Her work as a journalist and co-host of the nationally syndicated Tom Joyner Morning Show puts Sybil Wilkes in daily contact with high-profile newsmakers. Over the years, she’s interviewed hundreds of notables, including no less than Barack Obama.
But much as Sybil values opportunities to learn from national leaders, she claims a Chicago public school teacher as her greatest mentor. The teacher was her mother, who inherited a love of education from Sybil’s grandfather, the first African American to earn a PhD from the University of Kansas.
With her mother’s encouragement, Sybil continued the family tradition, earning a degree in political science and communications from Chicago’s prestigious Northwestern University.
Not long before graduation, her mother was diagnosed with breast cancer. Sybil stayed nearby, starting her career at a Chicago radio station. By the time opportunities lured Sybil to radio newsrooms in Florida and North Carolina, her mother had made a strong recovery.

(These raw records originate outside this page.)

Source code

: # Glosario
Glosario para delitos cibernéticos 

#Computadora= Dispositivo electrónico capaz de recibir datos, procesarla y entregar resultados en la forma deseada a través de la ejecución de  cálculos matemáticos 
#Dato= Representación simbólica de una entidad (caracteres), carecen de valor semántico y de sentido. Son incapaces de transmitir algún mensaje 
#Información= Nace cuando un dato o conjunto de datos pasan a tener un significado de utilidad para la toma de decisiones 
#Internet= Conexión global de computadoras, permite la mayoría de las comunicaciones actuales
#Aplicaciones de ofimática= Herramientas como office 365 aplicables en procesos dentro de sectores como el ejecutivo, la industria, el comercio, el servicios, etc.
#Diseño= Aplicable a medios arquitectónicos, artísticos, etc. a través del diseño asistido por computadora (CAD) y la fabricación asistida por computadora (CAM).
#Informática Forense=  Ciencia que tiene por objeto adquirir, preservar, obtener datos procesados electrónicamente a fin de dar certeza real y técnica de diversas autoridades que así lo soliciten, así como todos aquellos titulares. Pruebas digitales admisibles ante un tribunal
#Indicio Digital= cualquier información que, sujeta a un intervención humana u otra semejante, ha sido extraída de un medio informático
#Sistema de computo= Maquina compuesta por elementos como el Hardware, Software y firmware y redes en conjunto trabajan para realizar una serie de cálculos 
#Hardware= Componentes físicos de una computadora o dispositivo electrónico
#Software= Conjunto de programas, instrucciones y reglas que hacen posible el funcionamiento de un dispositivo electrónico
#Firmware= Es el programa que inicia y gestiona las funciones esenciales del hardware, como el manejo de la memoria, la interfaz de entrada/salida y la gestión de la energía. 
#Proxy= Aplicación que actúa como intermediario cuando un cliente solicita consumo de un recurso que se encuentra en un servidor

Several years after the original diagnose, the cancer returned. Sybil came back to Chicago to pursue her career near her mother. The mother-daughter team served as Susan G. Komen for the Cure volunteers, driving women to treatment sessions.
Sybil continued supporting Komen after her mother’s death, eventually taking the message of breast cancer awareness and early detection to her nationwide radio audience. Recently, Sybil increased her commitment by becoming a Susan G. Komen Circle of Promise national ambassador. It’s one of the many ways she fulfills the biblical teaching often quoted by her parents: “To whom much is given, much is required.”